Can pulp and paper pioneer decarbonisation and help other industries?
The pulp and paper industry has already decarbonised substantially via process redesigns and efficiency improvements, even if natural gas is still used extensively in its production. Further decarbonisation opportunities lie in new types of paper-based materials, cellulose wood fibres and by-products from pulping, which can help to produce bio-based materials, textiles and chemicals.
The pulp and paper industry has reduced its own carbon footprint significantly over the past decades. Pulp production, which used to rely on large volumes of petroleum and other fossil energy, has through process redesign and energy efficiency improvements become self-sufficient on energy. In fact, pulp mills today even provide energy in the form of heat and power to local communities [e.g. see Lime kiln conversion case study]. Paper production has a large energy demand for heating and drying and still uses natural gas extensively to provide that energy. There are however good opportunities for the industry to provide low-carbon solutions for several parts of our economies.

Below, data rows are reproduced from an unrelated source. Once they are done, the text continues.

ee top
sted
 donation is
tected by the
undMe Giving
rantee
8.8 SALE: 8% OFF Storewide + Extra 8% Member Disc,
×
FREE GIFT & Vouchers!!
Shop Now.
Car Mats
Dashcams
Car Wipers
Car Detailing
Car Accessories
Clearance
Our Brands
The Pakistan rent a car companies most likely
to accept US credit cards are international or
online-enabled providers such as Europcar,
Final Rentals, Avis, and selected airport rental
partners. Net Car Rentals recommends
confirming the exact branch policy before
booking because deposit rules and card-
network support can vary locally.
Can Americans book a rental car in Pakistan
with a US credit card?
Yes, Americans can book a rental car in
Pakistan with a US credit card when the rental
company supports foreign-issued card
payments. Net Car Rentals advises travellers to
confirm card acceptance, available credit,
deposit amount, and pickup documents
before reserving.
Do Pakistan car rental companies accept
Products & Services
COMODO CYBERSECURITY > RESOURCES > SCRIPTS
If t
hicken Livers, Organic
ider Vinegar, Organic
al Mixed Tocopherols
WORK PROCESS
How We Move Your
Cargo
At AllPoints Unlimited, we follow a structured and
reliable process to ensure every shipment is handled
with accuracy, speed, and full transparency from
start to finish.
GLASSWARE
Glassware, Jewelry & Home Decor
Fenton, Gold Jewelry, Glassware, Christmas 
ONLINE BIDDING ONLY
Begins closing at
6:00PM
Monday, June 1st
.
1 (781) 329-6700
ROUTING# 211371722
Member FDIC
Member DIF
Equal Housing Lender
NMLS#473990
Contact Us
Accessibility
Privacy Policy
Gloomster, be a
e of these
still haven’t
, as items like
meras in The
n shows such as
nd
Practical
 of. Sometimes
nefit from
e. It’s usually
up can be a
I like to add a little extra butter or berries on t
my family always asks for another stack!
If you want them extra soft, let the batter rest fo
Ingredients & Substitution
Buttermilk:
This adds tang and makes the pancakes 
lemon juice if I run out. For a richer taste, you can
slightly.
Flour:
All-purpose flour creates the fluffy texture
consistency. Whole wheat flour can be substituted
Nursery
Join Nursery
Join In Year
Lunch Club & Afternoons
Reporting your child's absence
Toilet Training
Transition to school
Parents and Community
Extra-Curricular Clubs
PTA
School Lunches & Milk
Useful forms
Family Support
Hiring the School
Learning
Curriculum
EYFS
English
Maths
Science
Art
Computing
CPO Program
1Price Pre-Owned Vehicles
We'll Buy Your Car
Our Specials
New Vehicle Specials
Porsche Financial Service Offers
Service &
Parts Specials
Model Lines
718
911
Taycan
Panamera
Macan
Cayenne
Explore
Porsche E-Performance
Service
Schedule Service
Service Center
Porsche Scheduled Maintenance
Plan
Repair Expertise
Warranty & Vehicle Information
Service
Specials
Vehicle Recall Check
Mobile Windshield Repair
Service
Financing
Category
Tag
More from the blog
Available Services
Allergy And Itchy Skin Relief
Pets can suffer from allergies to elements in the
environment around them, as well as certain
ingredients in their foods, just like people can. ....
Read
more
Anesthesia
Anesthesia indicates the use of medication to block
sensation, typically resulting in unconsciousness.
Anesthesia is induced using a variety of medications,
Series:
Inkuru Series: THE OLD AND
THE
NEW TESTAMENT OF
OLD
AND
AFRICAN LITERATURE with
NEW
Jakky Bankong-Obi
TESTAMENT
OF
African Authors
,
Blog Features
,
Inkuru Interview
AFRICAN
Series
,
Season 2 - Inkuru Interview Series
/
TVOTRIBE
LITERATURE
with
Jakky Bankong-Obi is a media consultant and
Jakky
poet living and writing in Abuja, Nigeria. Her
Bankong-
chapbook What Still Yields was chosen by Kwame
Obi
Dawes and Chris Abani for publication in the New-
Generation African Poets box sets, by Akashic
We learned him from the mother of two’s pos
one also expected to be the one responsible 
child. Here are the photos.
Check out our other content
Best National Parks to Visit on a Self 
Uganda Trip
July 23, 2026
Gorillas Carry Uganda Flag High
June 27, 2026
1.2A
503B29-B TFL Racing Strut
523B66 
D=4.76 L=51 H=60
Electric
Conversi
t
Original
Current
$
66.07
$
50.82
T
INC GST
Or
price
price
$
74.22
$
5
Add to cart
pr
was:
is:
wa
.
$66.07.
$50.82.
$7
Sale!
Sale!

Firstly, new types of paper-based materials are being developed which can allow for paper to substitute other materials with higher carbon footprints, such as paper bottles for soda and other drinks. Secondly, cellulose (wood) fibres can be used for non-traditional purposes to substitute other types of fibres. There is therefore a renewed and growing interest in using cellulose fibres for textile production, where they can substitute fibres made from polyester or nylon (which are fossil-based plastics), or using cellulose as a component in bio-composites which mix plastics and fibres [see DuraSense case study]. Thirdly, the by-products from pulping, e.g. lignin and hemicellulose which are the other components of wood, can be used for production of different types of bio-based chemicals, plastics, or fuels in so-called biorefineries [see LignoBoost innovation biography]. Biorefineries would transform traditional pulp mills into advanced factories producing multiple materials and products from wood, instead of just paper and energy [ see Äänekoski bioproduct mill case study].
Finally, pulp mills that combust bark and other wood residues for production of heat and power could capture the CO2 produced in combustion. Capturing the CO2 and storing it using CCS (Carbon Capture and Storage) technology would effectively produce a carbon sink as the carbon in the wood was captured from the atmosphere during the growth phase. Questions still remain about the feasibility of this solution, called BECCS (Bio-Energy with Carbon Capture and Storage), compared to the others mentioned above, as well as the interest of pulp and paper firms to engage in developing these technologies.
The pulp and paper industry has been regulated strictly for decades regarding several types of emissions but not their greenhouse gas emissions until EU ETS in 2005. The ETS has however had limited effect as a decarbonisation driver in the industry as the free allocations have been generous. Policies and support schemes have assisted energy efficiency improvements of mills, and other policies have pushed the recycling of paper. Bioeconomy policies have focused solely on biofuels, which is thus what until recently has been most interesting for biorefineries, but new product categories are gaining traction due to pressure on sectors such as textiles and plastics.